[oops, wrong from, resent...]
The culprit I found is "bgwriter", which is basically doing nothing to
prevent the coming checkpoint IO storm, even though there would be ample
time to write the accumulating dirty pages so that checkpoint would find a
clean field and pass in a blink. Indeed, at the end of the 500 seconds
throttled test, "pg_stat_bgwriter" says:
Are you doing pg_stat_reset_shared('bgwriter') after running pgbench -i?
Yes, I did.
You don't want your steady state stats polluted by the bulk load.
buffers_checkpoint = 19046
buffers_clean = 2995
Out of curiosity, what does buffers_backend show?
buffers_backend = 157
In any event, this almost certainly is a red herring.
Possibly. It is pretty easy to reproduce, though.
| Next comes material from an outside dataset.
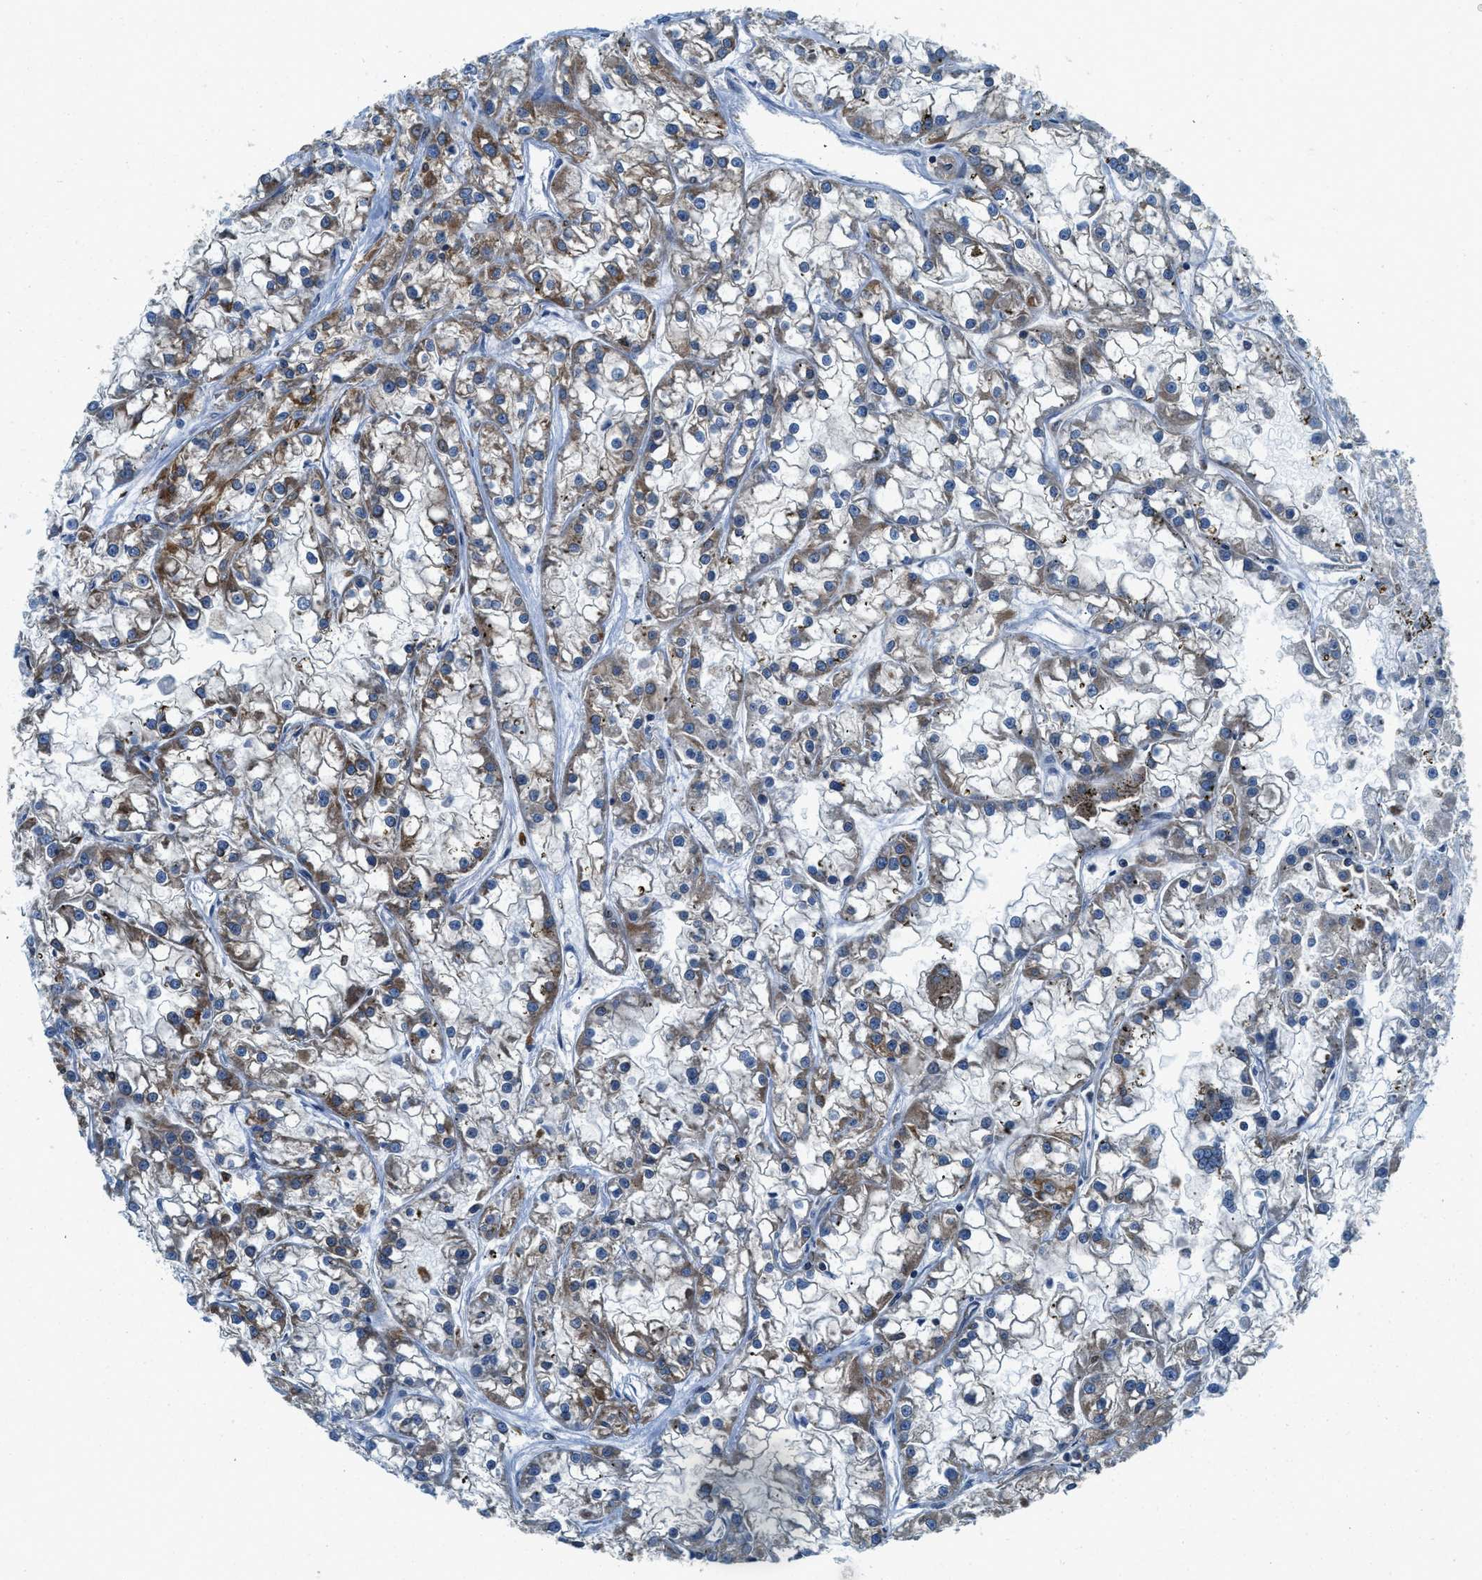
{"staining": {"intensity": "moderate", "quantity": ">75%", "location": "cytoplasmic/membranous"}, "tissue": "renal cancer", "cell_type": "Tumor cells", "image_type": "cancer", "snomed": [{"axis": "morphology", "description": "Adenocarcinoma, NOS"}, {"axis": "topography", "description": "Kidney"}], "caption": "Immunohistochemistry (IHC) of renal cancer (adenocarcinoma) exhibits medium levels of moderate cytoplasmic/membranous positivity in approximately >75% of tumor cells.", "gene": "BCAP31", "patient": {"sex": "female", "age": 52}}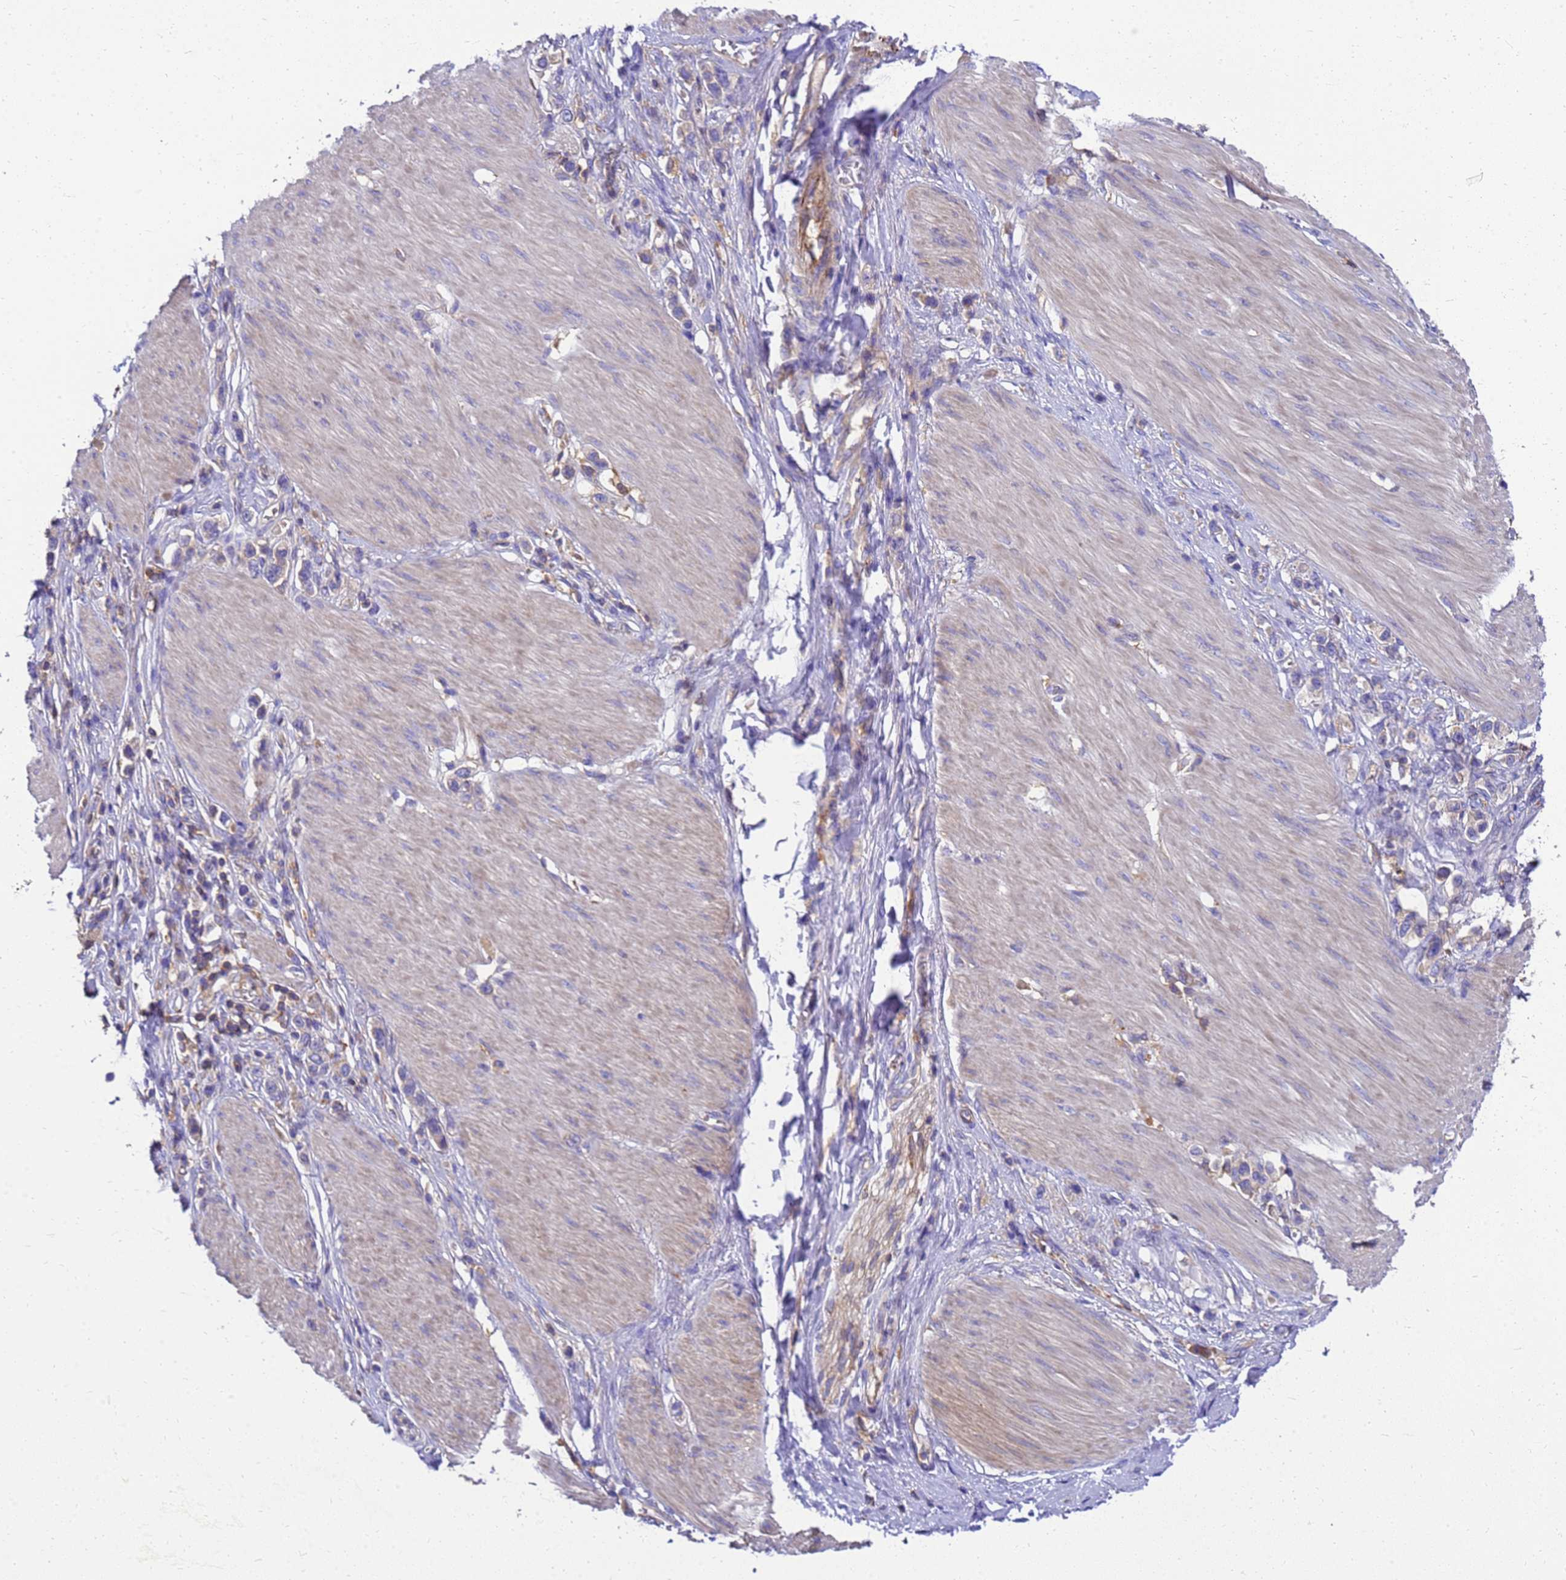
{"staining": {"intensity": "negative", "quantity": "none", "location": "none"}, "tissue": "stomach cancer", "cell_type": "Tumor cells", "image_type": "cancer", "snomed": [{"axis": "morphology", "description": "Adenocarcinoma, NOS"}, {"axis": "topography", "description": "Stomach"}], "caption": "Tumor cells show no significant protein staining in adenocarcinoma (stomach). (Stains: DAB immunohistochemistry with hematoxylin counter stain, Microscopy: brightfield microscopy at high magnification).", "gene": "ZNF235", "patient": {"sex": "female", "age": 65}}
Whichever of the three ways are being used to write out the buffers, it
is the checkpointer that is responsible for fsyncing them, and that is
where your drama is almost certainly occurring. Writing out with one
path rather than a different isn't going to change things, unless you
change the fsync.
Well, I agree partially. ISTM that the OS does not need to wait for fsync
to start writing pages if it is receiving one minute of buffer writes at
50 writes per second, I would have thought that some scheduler should
start handling the flow before fsync... So I thought that if bgwriter was
to write the buffers is would help, but maybe there is a better way.
Also, are you familiar with checkpoint_completion_target, and what is it
The default 0.5. Moving to 0.9 seems to worsen the situation.